→ **TASK TO CARRY OUT**: Please reproduce the material below with every "chart" swapped for "graph" and nothing else changed, leaving out the pictures.

→ **DATA EXTRACT**:

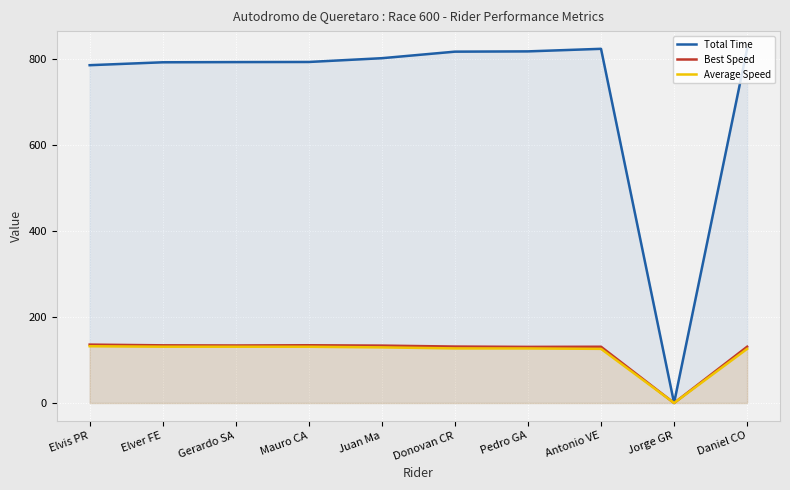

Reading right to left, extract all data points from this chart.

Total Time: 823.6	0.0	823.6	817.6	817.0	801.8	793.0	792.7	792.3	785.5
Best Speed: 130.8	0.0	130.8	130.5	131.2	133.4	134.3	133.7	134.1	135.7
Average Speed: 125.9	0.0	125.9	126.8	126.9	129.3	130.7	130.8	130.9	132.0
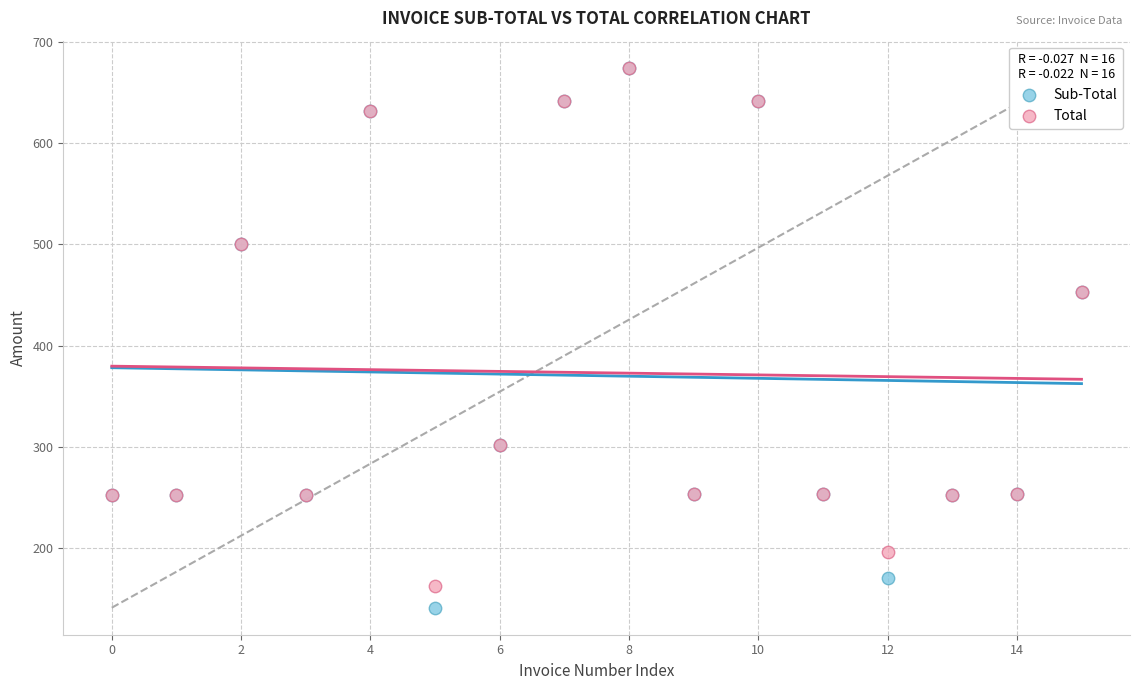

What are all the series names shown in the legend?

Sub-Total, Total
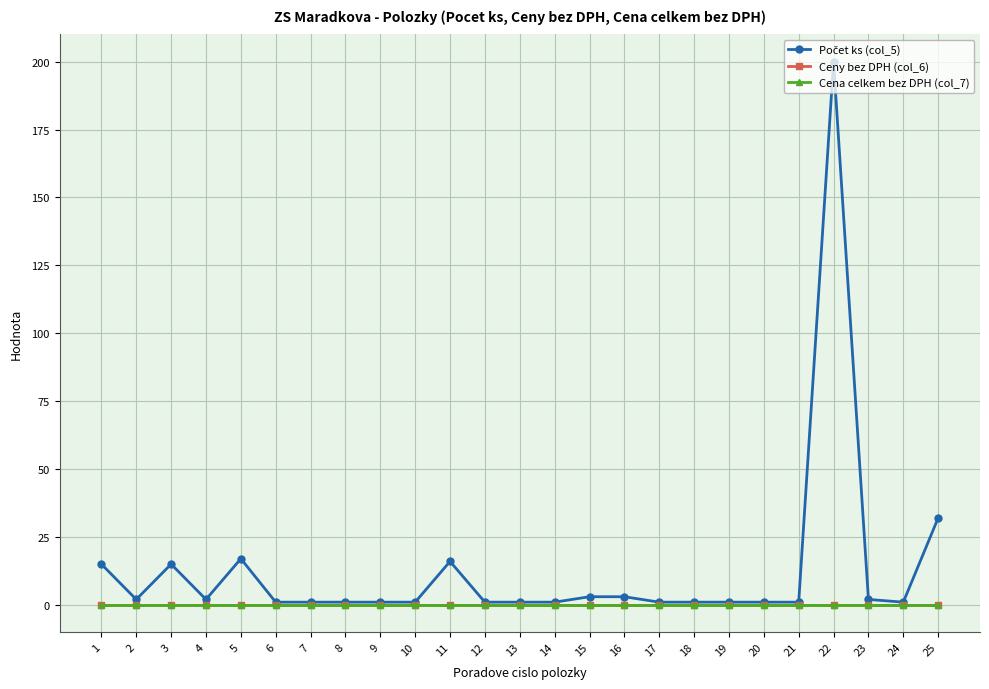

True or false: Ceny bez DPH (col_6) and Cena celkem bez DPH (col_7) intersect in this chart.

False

→ **EXPECTED OUTPUT**:
Reading right to left, extract all data points from this graph.

Total Time: 823.6	0.0	823.6	817.6	817.0	801.8	793.0	792.7	792.3	785.5
Best Speed: 130.8	0.0	130.8	130.5	131.2	133.4	134.3	133.7	134.1	135.7
Average Speed: 125.9	0.0	125.9	126.8	126.9	129.3	130.7	130.8	130.9	132.0

What are all the series names shown in the legend?

Sub-Total, Total

True or false: Ceny bez DPH (col_6) and Cena celkem bez DPH (col_7) intersect in this graph.

False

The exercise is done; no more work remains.